The patches in a landscape are not always connected, like most examples I gave in the previous blog. Often (and increasingly today because of habitat fragmentation), patches are becoming increasingly small and distant from each other. Understanding how this affects the species living in these patches is extremely important for practical applications like restoration of ecosystems and conservation of species. These dynamics are explained fairly well by the theory of island biogeography.
The theory of island biogeography
This landmark theory was proposed by two scientists; MacArthur and Wilson in 1963. Initially, this theory was proposed to explain the distribution and abundance of species living in islands separated by oceans. Soon, the theory found other applications. For example, it was applied to communities living in alpine mountaintops; they are in effect islands isolated by the ocean of space separating them. Similarly, they were applied to cave communities; the conditions separating the cave from the land above was as inhospitable as an ocean.
Once habitat fragmentation in a landscape became a problem that could not be ignored, ecologists happily extrapolated this theory into landscape ecology. The fragmented patches of land represented islands, and the large corridors in between were the “ocean”.
The picture here shows a fragmented forest. As you can see, the patches of forest are spread in a background of grasses just like islands in an ocean.
How does this theory apply to landscapes?
The theory applies exactly as it did in a ocean-island situation. The theory comes up with a correlation between size of the island and the number of species in the island. Also it correlates the distance of the island from the next and the number of species on both islands.
In any area, the species composition is a direct result of two variables; the rate of immigration and the rate of extinction (or emigration). These are the two variables considered in this theory.
The theory proposes a linear positive relationship between the size of the island and the number of species on it. This means that larger the island, more the number of species present on it (or less is the extinction rate).
In terms of connectivity, the theory says that nearer the islands, greater is the species richness because it allows for easier dispersion among individuals of the two communities (in other words, greater immigration).
The entire theory can be summarized in the graphs below-
Applications of island biogeography
This theory has seen vast applications in conservation efforts to preserve biodiversity. Most national parks and wildlife sanctuaries built in the 1980s have strongly relied on this theory for guidance.
In case of places with high possibilities of natural disturbance like fires or floods, it is ideal to have patches of habitat in the protected area. While a single patch would certainly contain more number of species, it would be in great danger of being completely wiped out if a disturbance occurred. If the total species composition was spread between small patches of moderate number of species, patches that have not been affected by the disturbance will be able to recolonize the patches that were destroyed. Hence, smaller but interconnected patches have been proposed for such conservation settings.
It also helped understand the development of endemic species in isolated areas. When a patch become extremely isolated, the immigration rates would be reduced to almost zero. This would allow the species in that community to evolve and adapt to that ecosystem specifically, leading to specialized adaptations (otherwise called endemism). These species would only be found in that region.
It also explained high extinction rates due to a fragmented landscape. If patches become very isolated, the species would not be able to migrate in times of a catastrophic event (natural or man-made). These species could very easily become extinct.
A highly fragmented landscape also prevented natural migration and movement habits of large mammals like elephants. A highway cutting through a large forest could destroy a natural route for elephants of that forest. Elephants are highly sensitive to such disturbances; it can lead to severe problems within the elephant population. Further, such fragmentation has lead to many human-wildlife conflicts.

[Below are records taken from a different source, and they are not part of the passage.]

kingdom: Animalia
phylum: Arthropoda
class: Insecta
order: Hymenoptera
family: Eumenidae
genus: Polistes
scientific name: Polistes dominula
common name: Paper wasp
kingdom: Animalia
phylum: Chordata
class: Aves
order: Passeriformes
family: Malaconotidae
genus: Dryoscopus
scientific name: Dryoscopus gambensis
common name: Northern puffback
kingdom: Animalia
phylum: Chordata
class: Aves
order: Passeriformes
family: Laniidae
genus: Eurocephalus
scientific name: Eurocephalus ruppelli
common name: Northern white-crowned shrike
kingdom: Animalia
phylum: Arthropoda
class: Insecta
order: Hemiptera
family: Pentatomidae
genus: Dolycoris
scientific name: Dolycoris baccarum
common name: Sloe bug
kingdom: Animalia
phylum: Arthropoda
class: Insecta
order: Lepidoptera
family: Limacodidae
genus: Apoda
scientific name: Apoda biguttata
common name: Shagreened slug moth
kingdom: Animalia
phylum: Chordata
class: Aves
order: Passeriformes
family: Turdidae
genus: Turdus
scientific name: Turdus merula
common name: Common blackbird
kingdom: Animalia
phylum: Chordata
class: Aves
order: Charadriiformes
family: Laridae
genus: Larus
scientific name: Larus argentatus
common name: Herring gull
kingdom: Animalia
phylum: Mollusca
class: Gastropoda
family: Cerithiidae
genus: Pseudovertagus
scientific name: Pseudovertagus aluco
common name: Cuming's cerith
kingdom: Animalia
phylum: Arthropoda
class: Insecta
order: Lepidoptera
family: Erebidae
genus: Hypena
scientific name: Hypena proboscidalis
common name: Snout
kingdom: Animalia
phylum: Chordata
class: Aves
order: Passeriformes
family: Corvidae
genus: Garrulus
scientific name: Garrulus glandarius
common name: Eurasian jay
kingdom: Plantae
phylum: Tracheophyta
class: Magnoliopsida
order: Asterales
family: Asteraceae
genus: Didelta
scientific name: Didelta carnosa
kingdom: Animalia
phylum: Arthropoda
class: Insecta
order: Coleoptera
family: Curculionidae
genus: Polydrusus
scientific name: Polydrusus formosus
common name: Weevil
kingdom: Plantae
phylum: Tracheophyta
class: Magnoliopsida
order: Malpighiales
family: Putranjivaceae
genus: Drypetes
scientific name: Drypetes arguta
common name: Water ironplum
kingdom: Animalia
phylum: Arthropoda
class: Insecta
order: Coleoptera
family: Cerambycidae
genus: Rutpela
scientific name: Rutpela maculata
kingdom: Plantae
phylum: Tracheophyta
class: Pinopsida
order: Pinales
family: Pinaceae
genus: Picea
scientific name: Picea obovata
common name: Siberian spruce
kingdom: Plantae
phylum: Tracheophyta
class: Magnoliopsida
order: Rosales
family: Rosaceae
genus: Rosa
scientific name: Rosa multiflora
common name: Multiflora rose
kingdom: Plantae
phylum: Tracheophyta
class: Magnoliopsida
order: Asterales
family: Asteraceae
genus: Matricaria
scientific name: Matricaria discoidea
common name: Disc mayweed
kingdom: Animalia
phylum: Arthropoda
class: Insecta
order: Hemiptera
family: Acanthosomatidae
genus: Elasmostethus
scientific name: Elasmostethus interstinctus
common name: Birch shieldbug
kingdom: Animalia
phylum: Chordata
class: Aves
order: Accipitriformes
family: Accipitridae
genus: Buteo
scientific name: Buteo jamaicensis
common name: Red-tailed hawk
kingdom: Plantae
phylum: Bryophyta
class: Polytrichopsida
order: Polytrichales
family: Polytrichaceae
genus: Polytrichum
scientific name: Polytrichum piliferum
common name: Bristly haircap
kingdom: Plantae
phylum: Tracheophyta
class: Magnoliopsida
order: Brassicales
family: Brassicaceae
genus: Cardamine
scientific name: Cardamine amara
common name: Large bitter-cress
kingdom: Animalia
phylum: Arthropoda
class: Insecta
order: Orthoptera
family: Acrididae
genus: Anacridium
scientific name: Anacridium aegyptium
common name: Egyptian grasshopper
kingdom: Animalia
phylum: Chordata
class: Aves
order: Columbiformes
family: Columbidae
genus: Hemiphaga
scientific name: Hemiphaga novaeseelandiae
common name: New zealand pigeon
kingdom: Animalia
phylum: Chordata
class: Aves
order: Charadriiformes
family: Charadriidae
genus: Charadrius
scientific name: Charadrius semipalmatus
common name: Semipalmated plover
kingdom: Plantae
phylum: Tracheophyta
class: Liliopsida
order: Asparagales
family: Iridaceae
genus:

In essence, smaller and less connected patches have lead to greater loss in biodiversity. This is the greatest danger of habitat fragmentation caused by human activities.
Is this theory perfect?
No. As with any theory, this theory was also met with severe criticism. In special conditions, the controlling variables of this theory were known to become invalid. For example, if a patch was very close to a large, unfragmented forest, there would be constant movement of species to and fro. Rates of immigration/emigration would too high because of very good connectivity, rendering the size of the patch immaterial. It does not consider the dynamics of the food web in a patch and how that could influence species composition (I have written about how a food web could respond to a disturbance here). The theory also assumes that the patches (or islands) are in equilibrium; this is rarely the case because patches always have frequent disturbances.
This theory is a simplified version of how patches in a fragmented landscape can affect the species composition and the overall biodiversity of the area. Nevertheless, in most cases, this theory holds true.